Since the city is divided into three distinct groups or strata, an appropriate sampling method is stratified or layered random sampling. Recall that a stratified random sample is one which combines a number of separate random samples taken from distinct groups within the population. The size of the sample from each group reflects the proportion of that group or stratum within the population.

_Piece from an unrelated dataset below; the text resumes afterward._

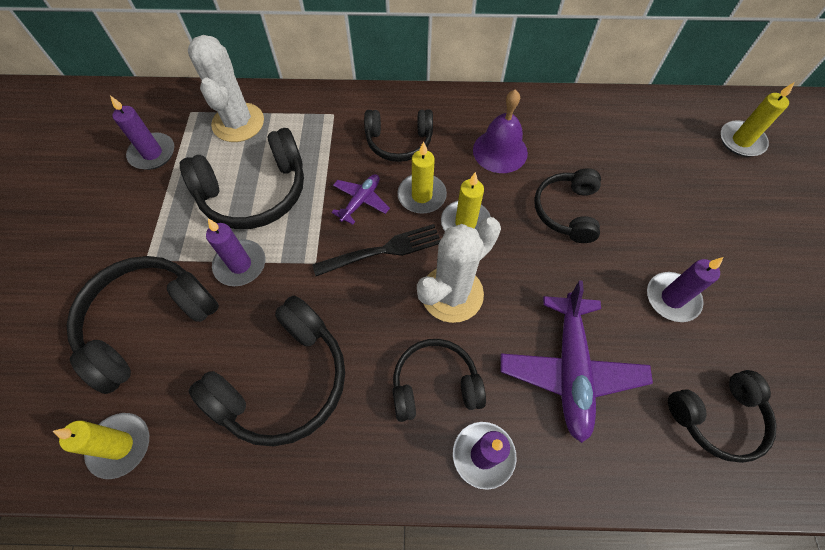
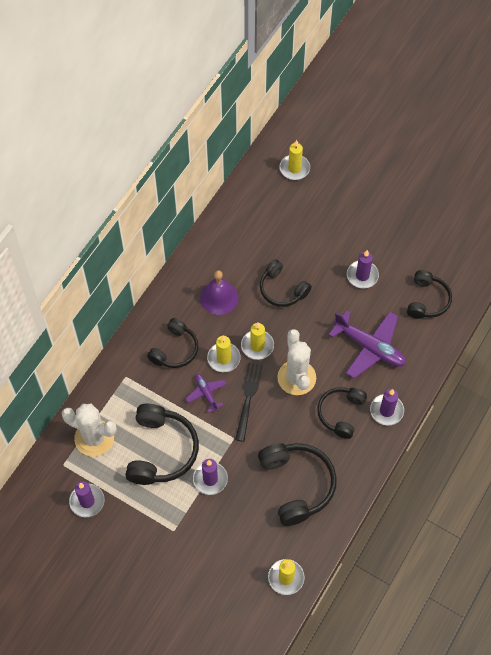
camera: 60 degrees left, 0 degrees up
black headphones [67,256,219,394] -> none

In order to calculate the sample size for each stratum, we use the formula lowercase 𝑠, which is the individual stratum sample size, is equal to uppercase 𝑆, which is the stratum size, divided by uppercase 𝑁, which is the population size, multiplied by lowercase 𝑛, which is the overall sample size. In our case, our population size is 100,000. That’s uppercase 𝑁. We’re interested in how many people from the suburbs should be in our sample. And we’re told that there are 10,000 people in the suburbs. So uppercase 𝑆 is equal to 10,000. Our overall sample size from the population is 1,000 people so that lowercase 𝑛 is 1,000. Into our formula then, the sample size for the suburbs is 10,000 divided by 100,000 multiplied by 1,000, that is, the stratum size divided by the population size multiplied by the overall sample size.
We can divide the numerator and the denominator by 1,000 and then again by 100. And we have the sample size of people from the suburbs is 100. So for a sample of 1,000 people, 100 of those should be from the suburbs.
Let’s complete this lesson by reminding ourselves of some of the key points about stratified random sampling. Stratified random sampling is a sampling method used when the population can be divided into distinct groups or strata. A representative sample combines random samples, one from each stratum, where the sample size reflects the proportion of the stratum within the population. For a population of 𝑁 elements and overall sample size of lowercase 𝑛, a sample size 𝑠 for each stratum is lowercase 𝑠 is equal to uppercase 𝑆 over uppercase 𝑁 multiplied by lowercase 𝑛, where uppercase 𝑆 is the number of elements in the individual stratum. Alternatively, if we’re given the percentage of a population in an individual stratum, that is, 𝜌 percent, the sample size for that individual stratum, which is lowercase 𝑠, is 𝜌 percent multiplied by 𝑛, which is the overall sample size.